To select the optimum kernel, the box constraint was varied from 0.001 to 1000. The performance of each kernel was then evaluated and the accuracy, sensitivity, and specificity were determined using Eqs. (5), (6) and (7) respectively. Confusion matrix for multiclass was then employed to verify the performance of the classification models.

$$ Accuracy,A_{c} = \frac{{T_{N} + T_{P} }}{{T_{P} + T_{N} + F_{P} + F_{N} }} $$
(5)

where TN is the true negative, TP is the true positive, FP is the false positive and FN is the false negative.

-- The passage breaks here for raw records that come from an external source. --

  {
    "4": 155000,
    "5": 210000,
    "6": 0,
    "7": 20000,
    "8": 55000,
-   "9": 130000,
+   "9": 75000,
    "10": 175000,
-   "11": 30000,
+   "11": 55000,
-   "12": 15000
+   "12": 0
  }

$$ Sensitivity,S_{e} = T_{PR} = \frac{{T_{P} }}{{T_{P} + F_{N} }} $$
(6)
$$ Specificity, S_{p} = T_{NR} = \frac{{T_{N} }}{{T_{N} + F_{P} }} $$
(7)

3 Results and Discussion

In this study, one dataset refers to total features obtained from a recording of EEG signals from 8 channels (C3, C4, P3, P4, FC5, FC6, T7 and T8) during performing a task. Since two features which are beta band power and theta/beta band ratio were computed for a task, one dataset gives 16 features. As each subject completes a total of 4 tasks, the accumulative dataset is 132 for 33 subjects. Therefore, the total data used is 2112. The datasets later were divided into 64% for training and 36% for testing. As mentioned previously, the optimum parameter for RBF and polynomial kernel of SVM were selected using K-Fold cross-validation.

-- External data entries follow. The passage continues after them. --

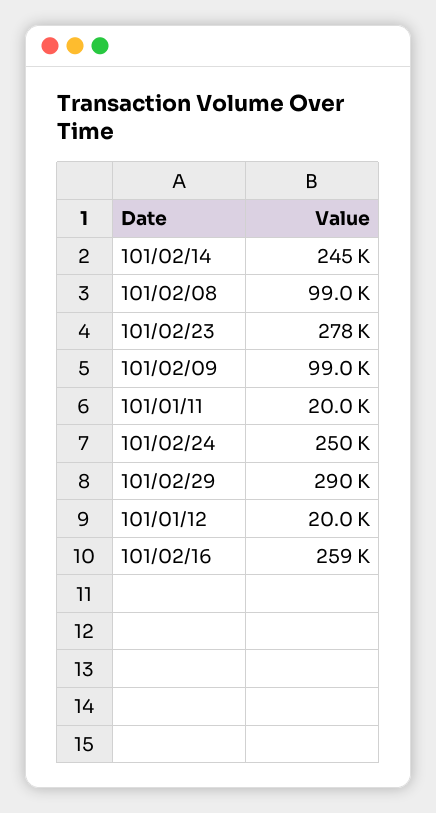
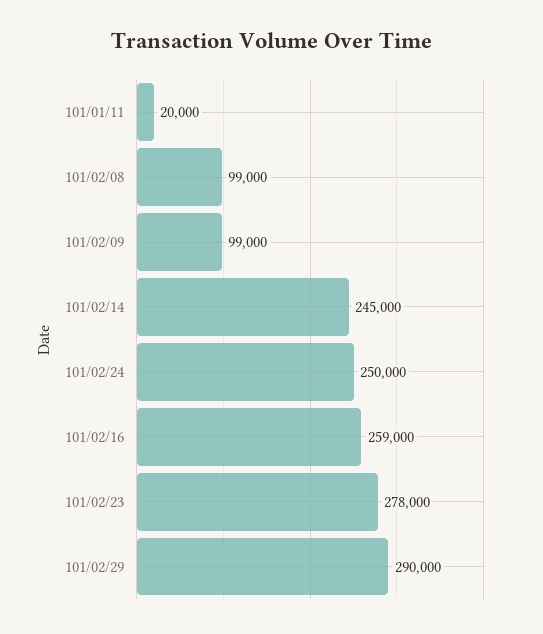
  {
    "101/02/14": 245000,
    "101/02/08": 99000,
    "101/02/23": 278000,
    "101/02/09": 99000,
    "101/01/11": 20000,
    "101/02/24": 250000,
    "101/02/29": 290000,
-   "101/01/12": 20000,
    "101/02/16": 259000
  }

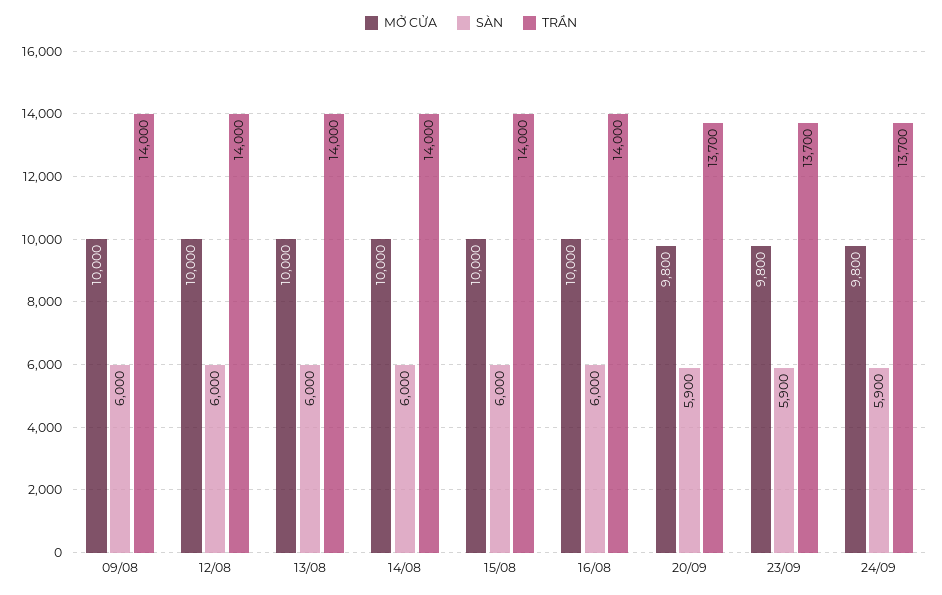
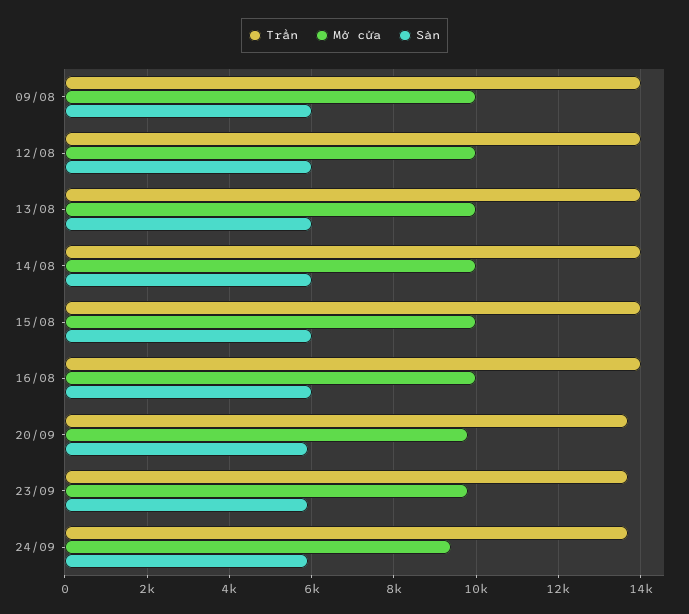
  {
    "MỞ CỬA": {
      "09/08": 10000,
      "12/08": 10000,
      "13/08": 10000,
      "14/08": 10000,
      "15/08": 10000,
      "16/08": 10000,
      "20/09": 9800,
      "23/09": 9800,
-     "24/09": 9800
+     "24/09": 9400
    },
    "SÀN": {
      "09/08": 6000,
      "12/08": 6000,
      "13/08": 6000,
      "14/08": 6000,
      "15/08": 6000,
      "16/08": 6000,
      "20/09": 5900,
      "23/09": 5900,
      "24/09": 5900
    },
    "TRẦN": {
      "09/08": 14000,
      "12/08": 14000,
      "13/08": 14000,
      "14/08": 14000,
      "15/08": 14000,
      "16/08": 14000,
      "20/09": 13700,
      "23/09": 13700,
      "24/09": 13700
    }
  }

Figure 1 shows the accuracy of SVM in identifying normal, poor and capable dyslexic when box constraint is varied. The results show that RBF kernel provides high accuracy (94%) when the box constraint is between 0.001 and 0.1 whereas the polynomial kernel maintains high accuracy (51%) when the box constraint is in the range of 0.1–1000.

Fig. 1
figure 1

Accuracy for SVM with Polynomial and RBF kernels when box constraint is varied

Table 1 shows the classification performance of SVM with polynomial and RBF kernels. The SVM with polynomial kernel provides the highest sensitivity when classifying the normal subjects and have the highest specificity when recognizing poor dyslexic children. It is also found that using the polynomial kernel, the SVM provides an accuracy of 51% in classifying the normal, poor and capable dyslexic children.

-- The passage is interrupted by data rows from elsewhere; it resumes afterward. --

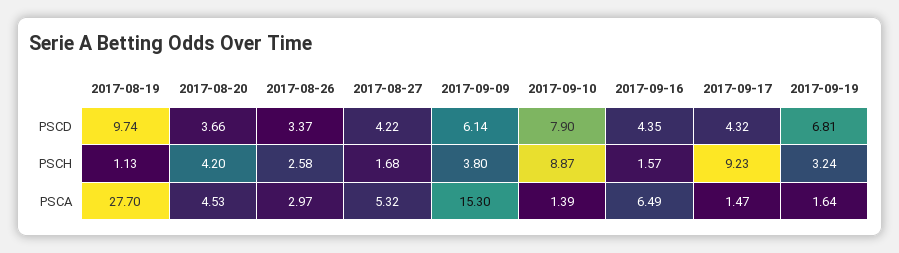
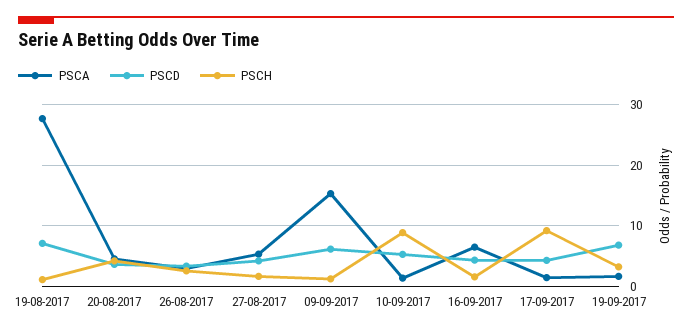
  {
    "PSCD": {
-     "2017-08-19": 9.74,
+     "2017-08-19": 7,
      "2017-08-20": 3.66,
      "2017-08-26": 3.37,
      "2017-08-27": 4.22,
      "2017-09-09": 6.14,
-     "2017-09-10": 7.9,
+     "2017-09-10": 5,
      "2017-09-16": 4.35,
      "2017-09-17": 4.32,
      "2017-09-19": 6.81
    },
    "PSCH": {
      "2017-08-19": 1.13,
      "2017-08-20": 4.2,
      "2017-08-26": 2.58,
      "2017-08-27": 1.68,
-     "2017-09-09": 3.8,
+     "2017-09-09": 1,
      "2017-09-10": 8.87,
      "2017-09-16": 1.57,
      "2017-09-17": 9.23,
      "2017-09-19": 3.24
    },
    "PSCA": {
      "2017-08-19": 27.7,
      "2017-08-20": 4.53,
      "2017-08-26": 2.97,
      "2017-08-27": 5.32,
      "2017-09-09": 15.3,
      "2017-09-10": 1.39,
      "2017-09-16": 6.49,
      "2017-09-17": 1.47,
      "2017-09-19": 1.64
    }
  }

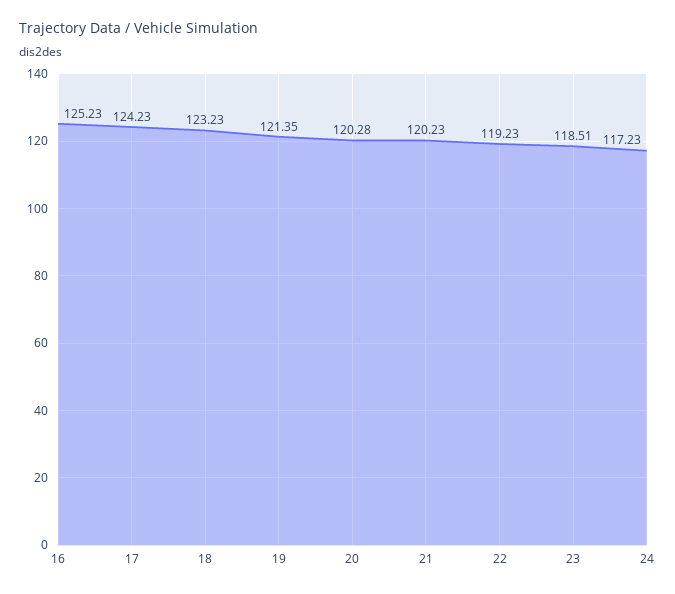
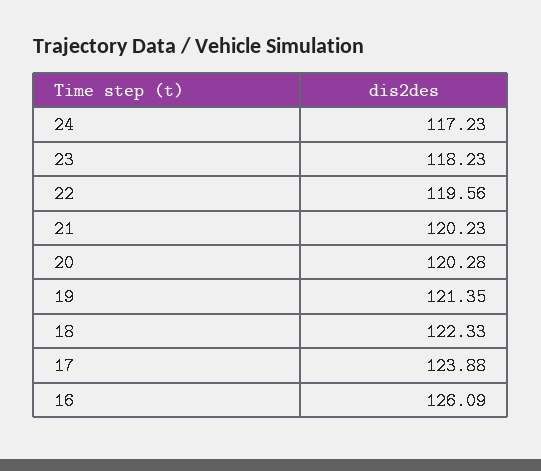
  {
-   "16": 125.23,
+   "16": 126.09,
-   "17": 124.23,
+   "17": 123.88,
-   "18": 123.23,
+   "18": 122.33,
    "19": 121.35,
    "20": 120.28,
    "21": 120.23,
-   "22": 119.23,
+   "22": 119.56,
-   "23": 118.51,
+   "23": 118.23,
    "24": 117.23
  }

Table 1 Classification Performance of SVM with both kernels using box constraint = 1

It can be seen that the SVM with RBF kernel gives good performance when classifying EEG signals of normal, poor and capable dyslexic children. It provides 91% accuracy in classifying all subjects. The highest sensitivity which is 100% is obtained when classifying the normal subjects and the highest specificity (98%) is achieved when distinguishing the capable dyslexic. Comparing the performance of these two types of kernel at box constraint is 1, it is obvious that the RBF kernel is the most accurate kernel since it produces the highest classification accuracy which is 91% whereas the polynomial kernel only gives 51%. The RBF kernel performs better than the polynomial kernel since it uses Gaussian curve with infinite dimensionality in separating data points which offers more predictive efficiency.

4 Conclusion

The performance of SVM with polynomial and RBF kernels in recognizing EEG signals of dyslexic children has been described in this paper. The sensitivity, specificity, and accuracy of each kernel were determined to select the optimum kernel. It was found that the SVM with RBF kernel performance is much better than that of polynomial kernel since it produces an accuracy of 91% in classifying all subjects. The SVM with polynomial kernel was unable to identify poor dyslexic correctly compared to normal and capable dyslexic. Therefore, the SVM with RBF Kernel is proposed to be used in recognizing EEG signals of normal, poor and capable dyslexic.